Detonation synthesis of nanodiamonds turned out to be a very fast process compared to the long growing of crystals under pressure. But in the 1960s, there was no use for such small diamonds, the works were gradually closed. We returned to this topic only in the early 1980s. Then the synthesis of nanodiamonds was established in several scientific centers of the country at once, and ten years later pilot production began. The two enterprises produced approximately 50 kilograms of purified nanodiamonds per month.
Diamonds on "Plastic"
The Plastics plant from the city of Kopeysk, Chelyabinsk region specializes in the production of ammunition for naval guns, tank and artillery guns and some types of aircraft shells. At the same time, for many years, the company has been developing a direction for the disposal of ammunition – their number reached 100 thousand units per year. The projectile is disassembled, explosives and gunpowder are sent to the manufacture of industrial explosives, there is also scrap steel, non-ferrous metals such as copper and lead and their alloys.

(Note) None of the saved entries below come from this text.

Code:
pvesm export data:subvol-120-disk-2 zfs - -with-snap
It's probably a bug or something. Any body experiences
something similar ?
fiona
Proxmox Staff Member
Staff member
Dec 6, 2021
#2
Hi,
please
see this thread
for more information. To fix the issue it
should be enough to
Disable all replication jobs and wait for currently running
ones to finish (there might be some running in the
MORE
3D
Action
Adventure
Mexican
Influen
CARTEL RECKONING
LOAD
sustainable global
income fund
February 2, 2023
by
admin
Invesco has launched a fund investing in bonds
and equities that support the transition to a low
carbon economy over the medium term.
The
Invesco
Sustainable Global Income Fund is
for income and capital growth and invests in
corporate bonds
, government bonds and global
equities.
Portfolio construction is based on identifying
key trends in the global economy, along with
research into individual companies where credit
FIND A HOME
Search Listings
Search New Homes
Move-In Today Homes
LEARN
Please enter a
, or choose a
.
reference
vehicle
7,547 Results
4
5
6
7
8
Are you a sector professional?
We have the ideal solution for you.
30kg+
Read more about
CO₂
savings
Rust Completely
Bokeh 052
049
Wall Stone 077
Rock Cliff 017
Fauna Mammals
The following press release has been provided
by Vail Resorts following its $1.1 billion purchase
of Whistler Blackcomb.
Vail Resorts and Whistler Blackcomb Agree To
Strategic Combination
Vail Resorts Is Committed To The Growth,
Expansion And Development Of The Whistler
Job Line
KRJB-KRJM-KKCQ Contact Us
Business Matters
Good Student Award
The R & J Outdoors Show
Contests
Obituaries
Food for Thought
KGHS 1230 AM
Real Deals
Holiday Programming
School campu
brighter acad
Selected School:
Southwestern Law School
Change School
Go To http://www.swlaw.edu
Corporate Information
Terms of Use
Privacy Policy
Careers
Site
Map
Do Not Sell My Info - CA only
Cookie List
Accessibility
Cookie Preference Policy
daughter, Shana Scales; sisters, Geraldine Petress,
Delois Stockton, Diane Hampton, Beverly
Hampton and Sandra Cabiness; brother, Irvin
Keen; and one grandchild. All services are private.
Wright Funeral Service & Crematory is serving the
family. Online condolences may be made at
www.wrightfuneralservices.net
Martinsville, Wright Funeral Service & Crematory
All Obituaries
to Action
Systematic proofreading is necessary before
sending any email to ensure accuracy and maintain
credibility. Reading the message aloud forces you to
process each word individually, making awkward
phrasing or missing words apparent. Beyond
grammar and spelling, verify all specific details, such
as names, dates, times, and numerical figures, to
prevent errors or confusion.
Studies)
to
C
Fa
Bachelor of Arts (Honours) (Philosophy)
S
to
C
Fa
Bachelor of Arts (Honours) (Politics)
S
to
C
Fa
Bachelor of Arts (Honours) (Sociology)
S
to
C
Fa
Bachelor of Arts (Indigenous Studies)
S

The company's specialists have mastered the use of explosives from old ammunition and for the detonation synthesis of nanodiamonds. The plant has three blast chambers made of high-strength steel. The nanodiamond charge is obtained here by blasting in ice shells – the charge is immersed in an ice shell, and then placed in the cavity of the blast chamber. After the explosion, a charge is obtained – a wet mass, seemingly ordinary dirt, which is then separated and drained. The yield of the final product – nanodiamond – from such a charge is 8-10% of the mass of the exploded charge. Thus, precious nanodiamonds are born out of practically nothing – recyclable materials to be destroyed.